We may shut down and not be able to do anything or we may explode.  We may look like we are being defiant but we are not.

This starts even as a young child.  It can seem to be something as simple as saying, “Put on your shoes we are going out to the store and then the park.”  That might not be a problem if the child was standing like a robot waiting for orders but people are not robots.  The child was doing and thinking about something else when this was asked of her. 

Too many words and commands overload our brains causing great anxiety which leads to a meltdown, whether explosive or withdrawn (freezing).  This can usually be avoided with one step instructions.  Make sure you have the child’s attention and tell her, “In__ minutes, you need to put on your shoes”.  In __ minutes tell the child to put on her shoes.  Once the shoes are on, you ask her to get in the car.   Then in the car you can tell her, “We are going to the store”.  After the store, let her know you are going to the park.

The child must be able to do each individual step on her own or you will have to help her.  This is simplified but you can find more information on the internet, from other autistics, or good therapists.

As children get older, they have more and more information coming at them.  At school, their work is increasing and becoming more difficult.

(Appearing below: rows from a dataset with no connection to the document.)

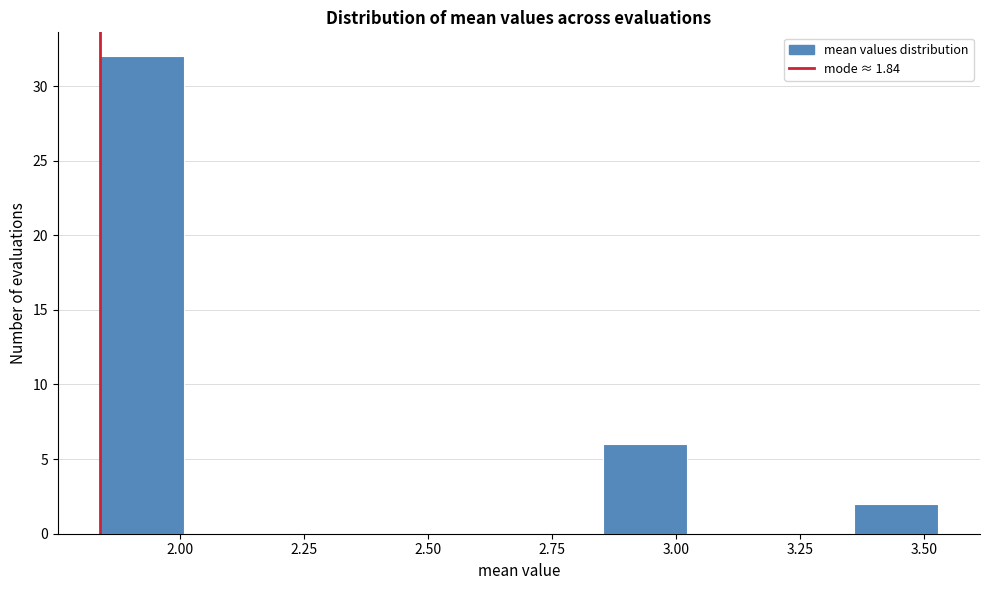

Around what value on the x-axis is the tallest bar? Give the approximate position of its centre, as read against the axis.

1.90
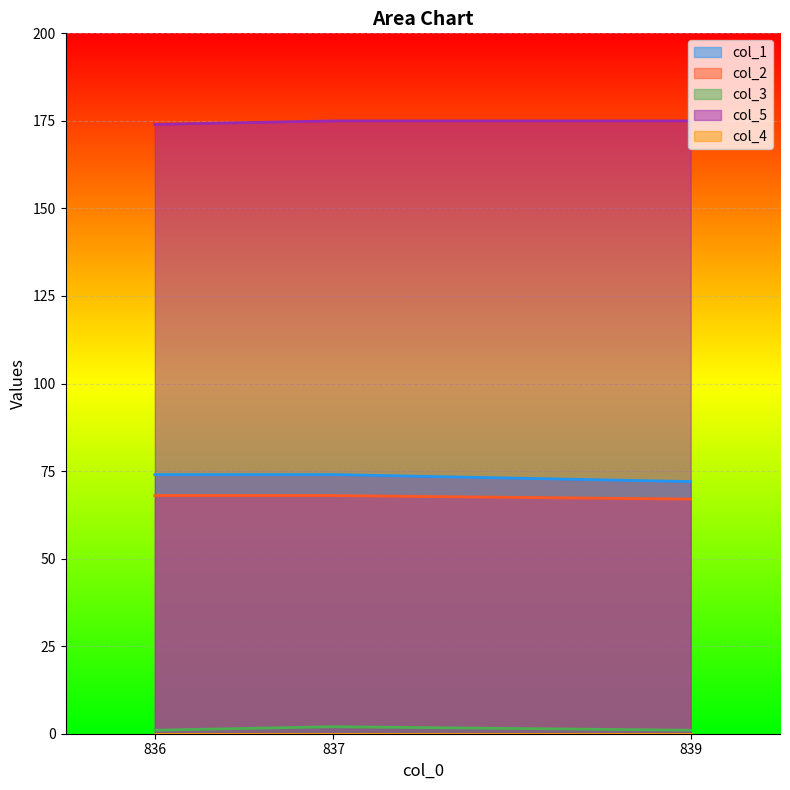

Which series has the largest total across all categories?

col_5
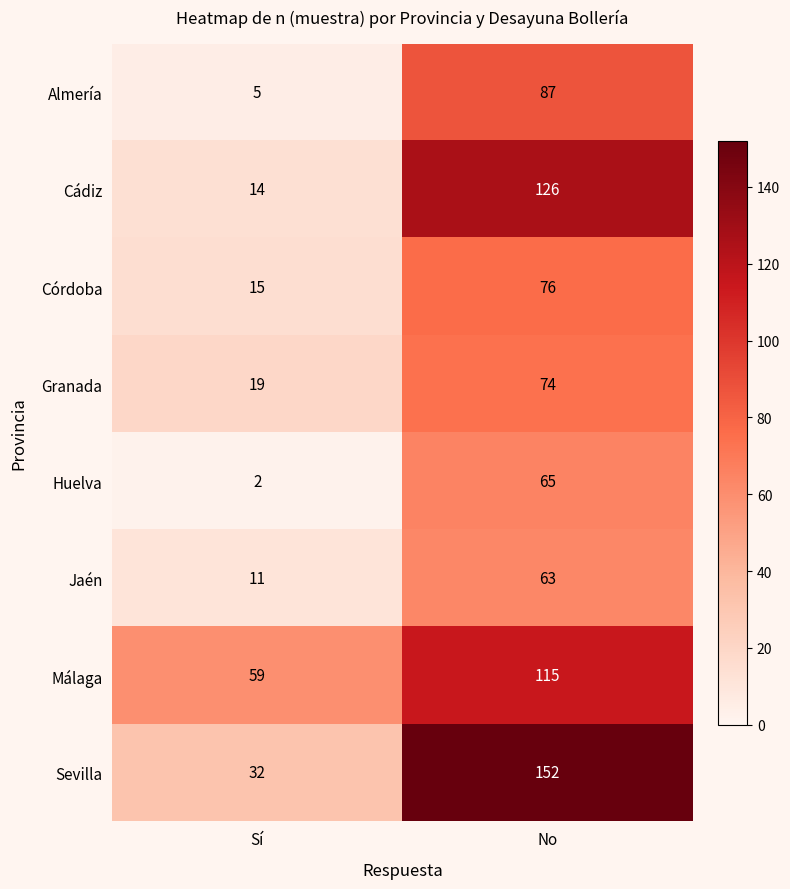

What value does the Málaga series have at No, to the nearest 5?

115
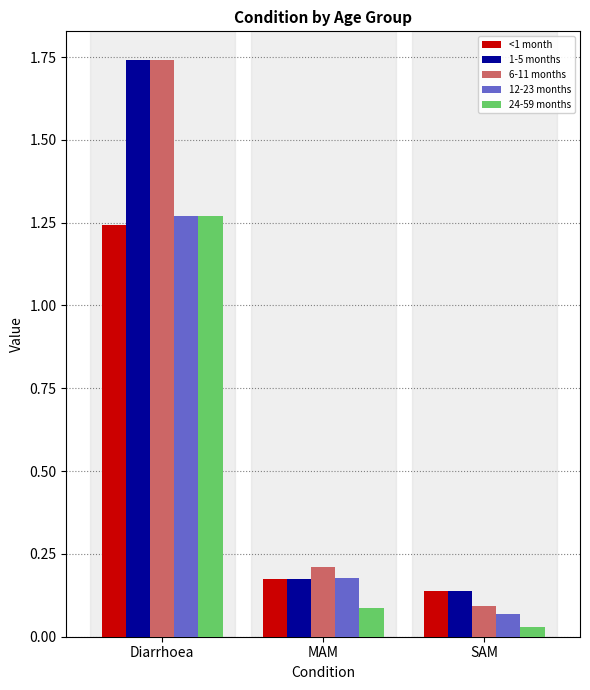

Which label corresponds to the largest value in the chart?

Diarrhoea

In high school, teens start rotation classes, have several teachers, hundreds of other students crowding the halls, and an increase in what is expected of them.

Multiple assignments in one or more subjects are given at once, plus regular homework, and tests.  It gets very overwhelming especially for someone on the spectrum.  You have to be able to schedule when to complete each assignment, determine its importance, figure out what you must do to complete it, and then do the actual work and hand it in.  This has to be done for multiple subjects. 

Students with ASD have problems with executive dysfunction.  If they do not have a lot of individual help breaking down their work, severe anxiety can result, causing meltdowns and school avoidance.  I had meltdowns regularly when I was in high school.  I was able to hold it in at school but over the years, my anxiety got worse and this in turn caused depression.  I was frequently in tears over my homework and assignments.  I didn’t know where or how to start.  Essays and projects were the worst and I had no help because nobody knew that I had these problems. 

Students who have a diagnosis can be accommodated at school to help with their work and classes.

As an adult there are many more stresses: relationships, health, noise from pets and or children, bills, job or lack of, and everyday living.

I get overwhelmed and have meltdowns often. 
Sometimes I have a day that seems like a disaster, sometimes it is an entire week or more.

All the little and big things add up and result in a great deal of anxiety for me.  There are days where: my husband and daughter have bad anxiety and they are irritable, the dogs are really barking a lot, there are school issues, car troubles, appointments to get to, and phone calls to make, sensory problems, and even though I like it, I struggle to write this blog (I never know what to write about or how to start).  It has taken me a month after receiving the suggestion of this topic to figure out how to write it. 

That can all happen in one day for me on top of the normal daily things.  Most people would get stressed out by all that but usually they can sort through it and deal with each thing as it comes.

All I see is a big mess and get overwhelmed and shut down.  I can’t do anything.  There are so many things going around in my head and my whole body feels like it will explode.  If no one is around, I cry.  I don’t know where to start in the mess.  I get very anxious.  Sometimes, if I can get a hold of her, I contact my autism consultant and tell her what is happening.  Sometimes she is able to suggest somethingthat might help.  But it helps just being able to tell her because even though I can’t get the words out properly, she gets it.  I also take one of my “as needed” medications and then hope for the day to end and that the next day will be better. 

Sometimes the anxiety gets so bad that I feel like dying but I know that feeling will eventually end.

I haven’t found anything that consistently works to get me through those times yet.  I’ve learned to just wait it out.